Published: September 8, 2016
Abstract: All plants synthesize a suite of several hundred terpenoid compounds with roles that include phytohormones, protein modification reagents, anti-oxidants, and more. Different plant lineages also synthesize hundreds of distinct terpenoids, with the total number of such specialized plant terpenoids estimated in the scores of thousands. Phylogenetically restricted terpenoids are implicated in defense or in the attraction of beneficial organisms.
A popular hypothesis is that the ability of plants to synthesize new compounds arose incrementally by selection when, as a result of gradual changes in their biotic partners and enemies, the ‘old’ plant compounds were no longer effective, a process dubbed the ‘coevolutionary arms race’. Another hypothesis posits that often the sheer diversity of such compounds provides benefits that a single compound cannot.

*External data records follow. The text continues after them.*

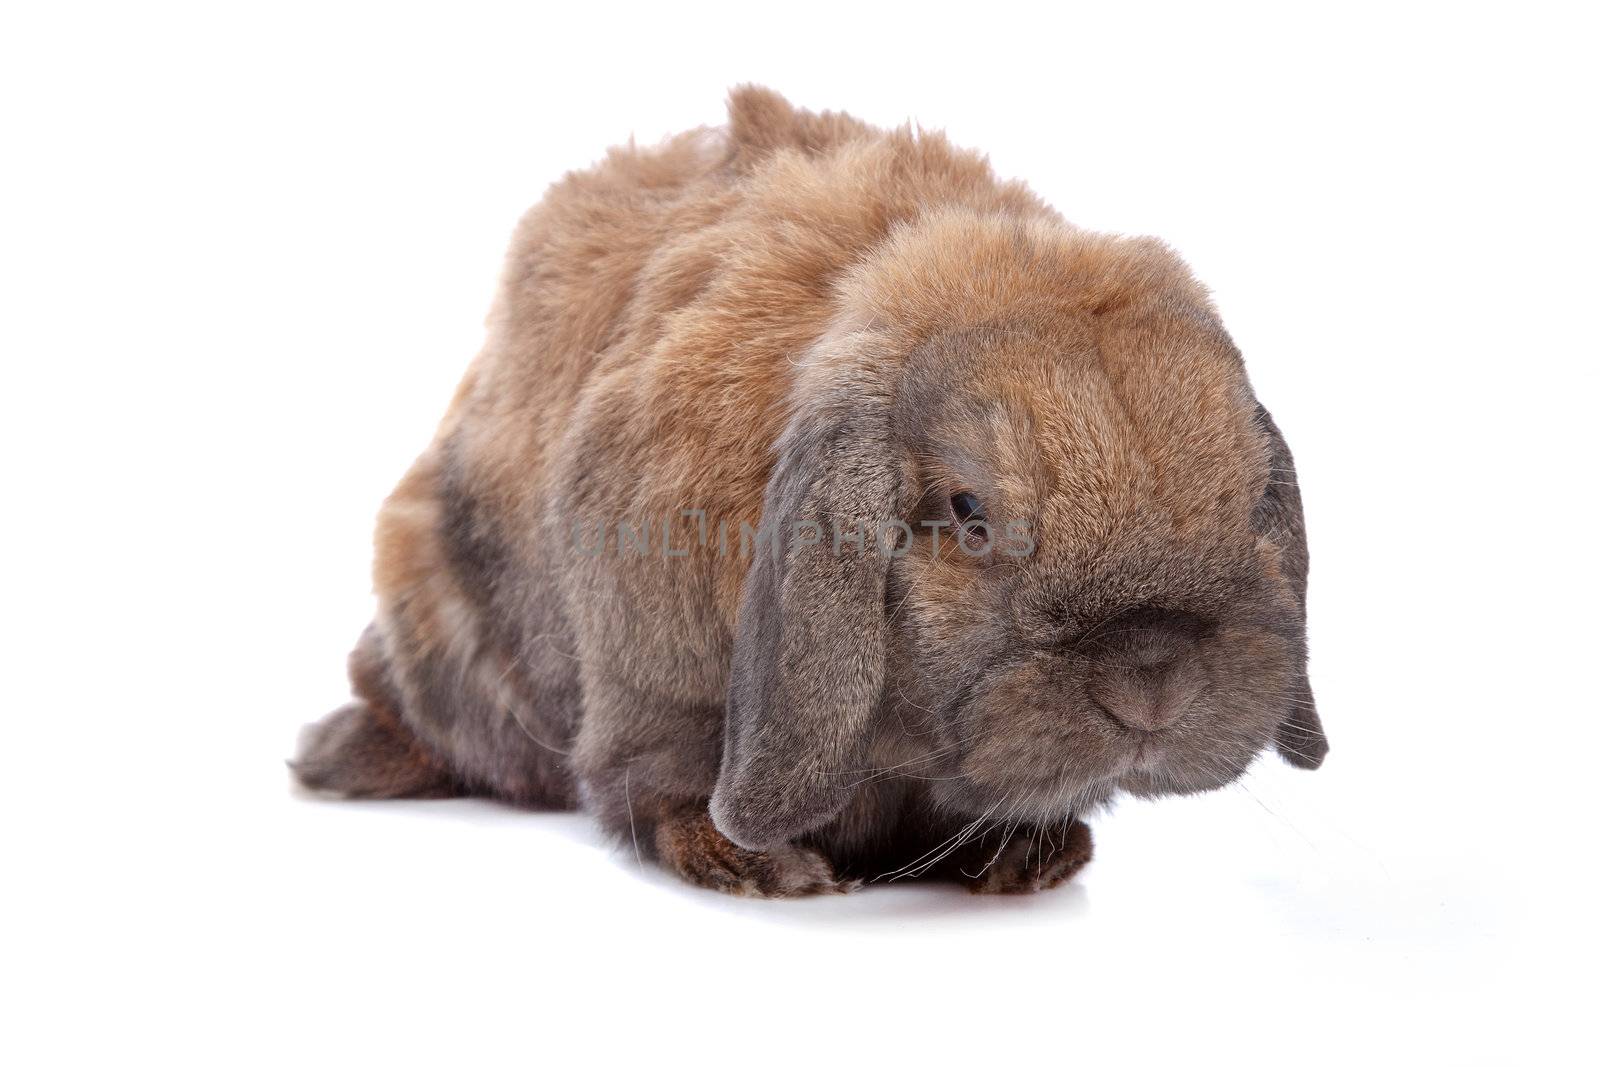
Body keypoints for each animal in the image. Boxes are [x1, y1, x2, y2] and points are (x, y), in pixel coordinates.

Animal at [297, 87, 1324, 895]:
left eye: (1248, 499)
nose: (1152, 680)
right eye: (968, 514)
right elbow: (653, 782)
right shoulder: (648, 684)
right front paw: (754, 864)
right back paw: (337, 756)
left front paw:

In this article, we review the unique features of the biosynthetic apparatus of terpenes in plants that facilitate the production of large numbers of distinct terpenoids in each species and how facile genetic and biochemical changes can lead to the further diversification of terpenoids. We then discuss evidence relating to the hypotheses that given ecological functions may be enhanced by the presence of mixtures of terpenes and that the acquisition of new functions by terpenoids may favor their retention once the original functions are lost.